■ **WHAT YOU WILL DO**:
Below are records; please write out exactly the lines from the first line through the line containing "224 22 3.49", with no pictures.
"""
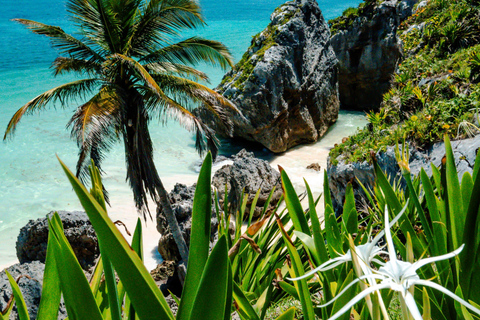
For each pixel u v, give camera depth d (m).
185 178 18.27
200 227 0.98
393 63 24.12
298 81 20.94
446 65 9.65
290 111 20.95
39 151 22.31
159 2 10.32
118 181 18.33
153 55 11.45
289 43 20.69
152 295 0.81
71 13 10.40
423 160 6.92
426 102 8.66
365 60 25.03
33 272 5.86
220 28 68.12
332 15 77.19
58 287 1.07
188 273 0.98
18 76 39.72
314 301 2.49
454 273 1.65
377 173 1.82
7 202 17.02
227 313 1.09
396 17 23.53
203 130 10.73
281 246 3.14
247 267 3.36
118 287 1.40
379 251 1.03
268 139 20.20
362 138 9.05
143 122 10.92
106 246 0.79
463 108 7.25
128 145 10.98
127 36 10.87
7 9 106.44
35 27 10.07
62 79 38.34
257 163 14.55
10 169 20.05
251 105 19.55
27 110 10.32
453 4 13.57
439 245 1.70
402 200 3.34
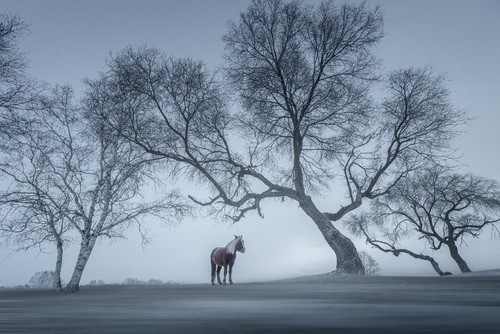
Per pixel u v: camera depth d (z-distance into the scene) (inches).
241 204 973.2
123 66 887.1
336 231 949.2
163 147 925.2
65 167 794.2
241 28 990.4
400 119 988.6
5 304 277.1
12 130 749.3
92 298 333.1
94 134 818.8
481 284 434.3
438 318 127.4
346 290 358.3
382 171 1013.8
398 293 295.9
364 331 106.3
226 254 728.3
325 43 967.0
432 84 970.7
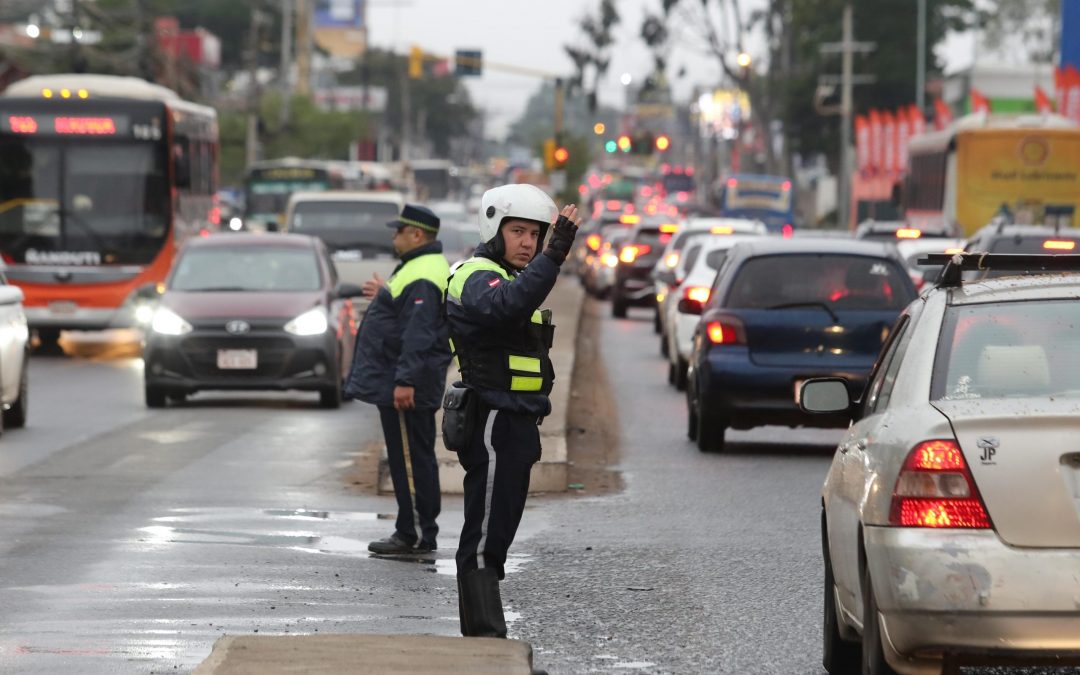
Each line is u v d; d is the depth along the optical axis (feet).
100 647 70.08
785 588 84.53
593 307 388.57
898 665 53.88
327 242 251.19
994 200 325.01
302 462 130.21
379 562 90.58
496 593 65.62
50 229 250.98
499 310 62.69
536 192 64.28
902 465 53.36
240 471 124.88
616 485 121.70
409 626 74.90
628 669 68.08
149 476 121.80
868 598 56.39
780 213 564.30
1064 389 55.16
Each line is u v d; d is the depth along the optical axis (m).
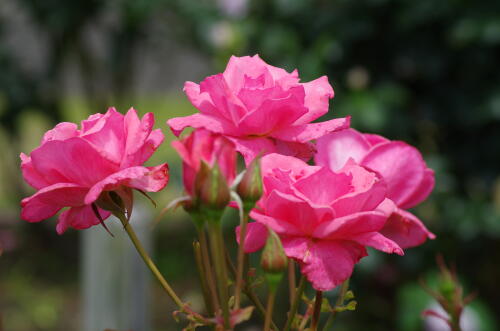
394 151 1.00
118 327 2.47
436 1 3.12
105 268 2.46
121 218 0.89
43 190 0.85
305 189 0.83
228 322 0.80
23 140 5.23
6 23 4.42
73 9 4.21
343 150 1.00
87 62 4.79
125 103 4.95
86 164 0.86
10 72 4.32
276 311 3.46
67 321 4.12
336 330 3.45
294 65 3.28
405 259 3.28
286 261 0.80
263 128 0.88
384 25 3.32
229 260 0.94
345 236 0.83
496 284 3.63
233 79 0.94
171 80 5.07
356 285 3.35
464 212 3.22
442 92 3.35
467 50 3.23
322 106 0.92
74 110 6.42
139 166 0.86
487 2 3.09
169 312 3.97
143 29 4.52
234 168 0.80
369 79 3.35
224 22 3.49
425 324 2.86
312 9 3.38
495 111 3.21
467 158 3.39
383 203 0.87
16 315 4.16
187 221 5.42
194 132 0.79
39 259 4.95
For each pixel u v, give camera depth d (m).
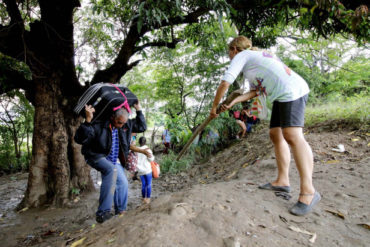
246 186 2.78
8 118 10.28
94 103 2.87
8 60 5.29
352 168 3.33
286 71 2.15
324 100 10.85
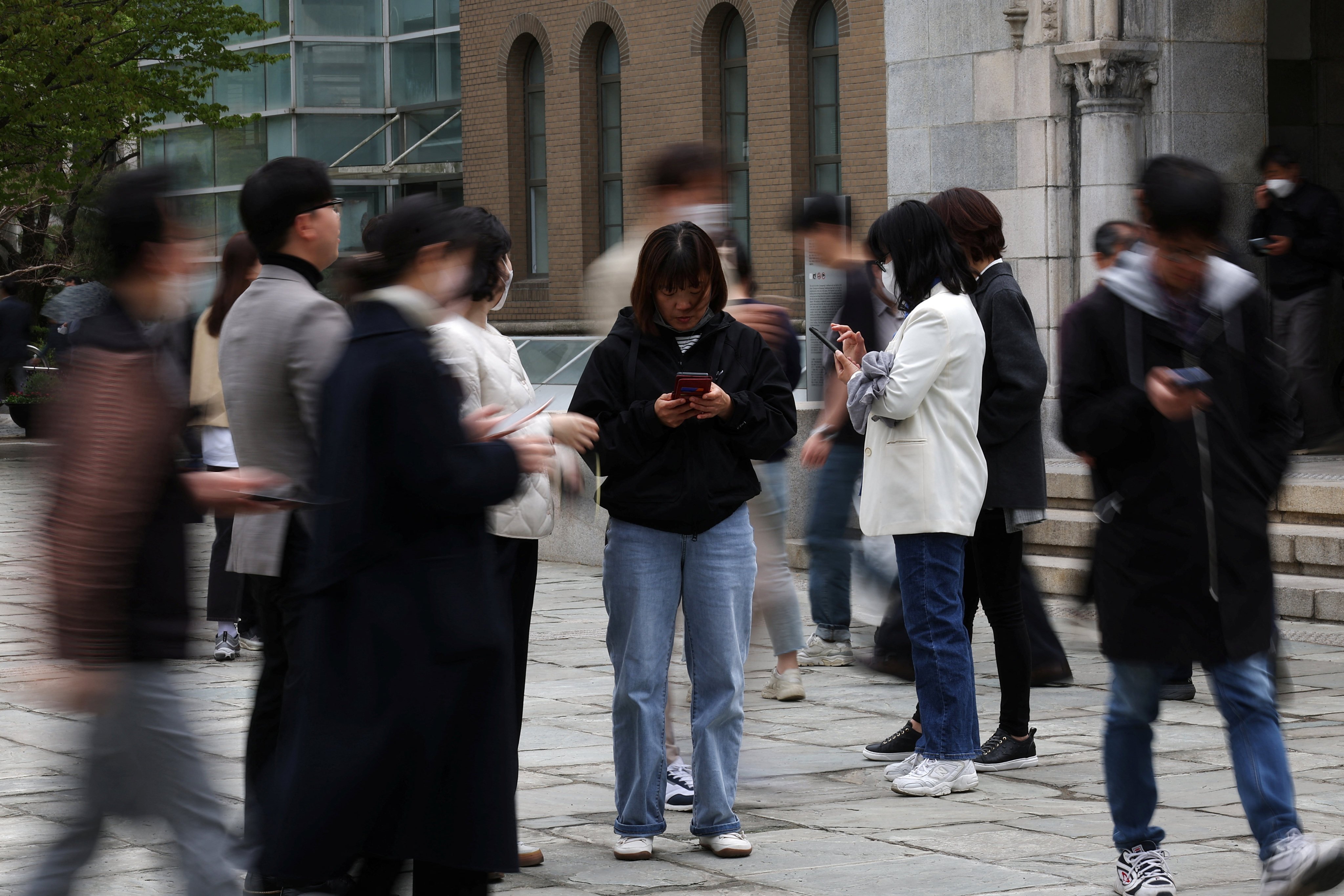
"""
■ **ANSWER SECTION**:
For each pixel u v, give camera depth d (m).
185 178 18.27
200 227 0.98
393 63 24.12
298 81 20.94
446 65 9.65
290 111 20.95
39 151 22.31
159 2 10.32
118 181 18.33
153 55 11.45
289 43 20.69
152 295 0.81
71 13 10.40
423 160 6.92
426 102 8.66
365 60 25.03
33 272 5.86
220 28 68.12
332 15 77.19
58 287 1.07
188 273 0.98
18 76 39.72
314 301 2.49
454 273 1.65
377 173 1.82
7 202 17.02
227 313 1.09
396 17 23.53
203 130 10.73
281 246 3.14
247 267 3.36
118 287 1.40
379 251 1.03
268 139 20.20
362 138 9.05
143 122 10.92
106 246 0.79
463 108 7.25
128 145 10.98
127 36 10.87
7 9 106.44
35 27 10.07
62 79 38.34
257 163 14.55
10 169 20.05
251 105 19.55
27 110 10.32
453 4 13.57
439 245 1.70
402 200 3.34
Per pixel u v: camera depth d (z-distance into the scene) (inches).
241 204 973.2
123 66 887.1
336 231 949.2
163 147 925.2
65 167 794.2
241 28 990.4
400 119 988.6
5 304 277.1
12 130 749.3
92 298 333.1
94 134 818.8
481 284 434.3
438 318 127.4
346 290 358.3
382 171 1013.8
398 293 295.9
364 331 106.3
226 254 728.3
325 43 967.0
432 84 970.7
Each line is u v d; d is the depth along the optical axis (feet).
100 647 70.08
785 588 84.53
593 307 388.57
898 665 53.88
327 242 251.19
994 200 325.01
302 462 130.21
379 562 90.58
496 593 65.62
50 229 250.98
499 310 62.69
536 192 64.28
902 465 53.36
240 471 124.88
616 485 121.70
409 626 74.90
628 669 68.08
149 476 121.80
868 598 56.39
780 213 564.30
1064 389 55.16
Each line is u v d; d is the depth along the optical axis (m).
394 151 1.00
118 327 2.47
436 1 3.12
105 268 2.46
121 218 0.89
43 190 0.85
305 189 0.83
228 322 0.80
23 140 5.23
6 23 4.42
73 9 4.21
343 150 1.00
87 62 4.79
125 103 4.95
86 164 0.86
10 72 4.32
276 311 3.46
67 321 4.12
336 330 3.45
294 65 3.28
405 259 3.28
286 261 0.80
263 128 0.88
384 25 3.32
229 260 0.94
345 236 0.83
496 284 3.63
233 79 0.94
171 80 5.07
356 285 3.35
464 212 3.22
442 92 3.35
467 50 3.23
322 106 0.92
74 110 6.42
139 166 0.86
487 2 3.09
169 312 3.97
143 29 4.52
234 168 0.80
369 79 3.35
224 22 3.49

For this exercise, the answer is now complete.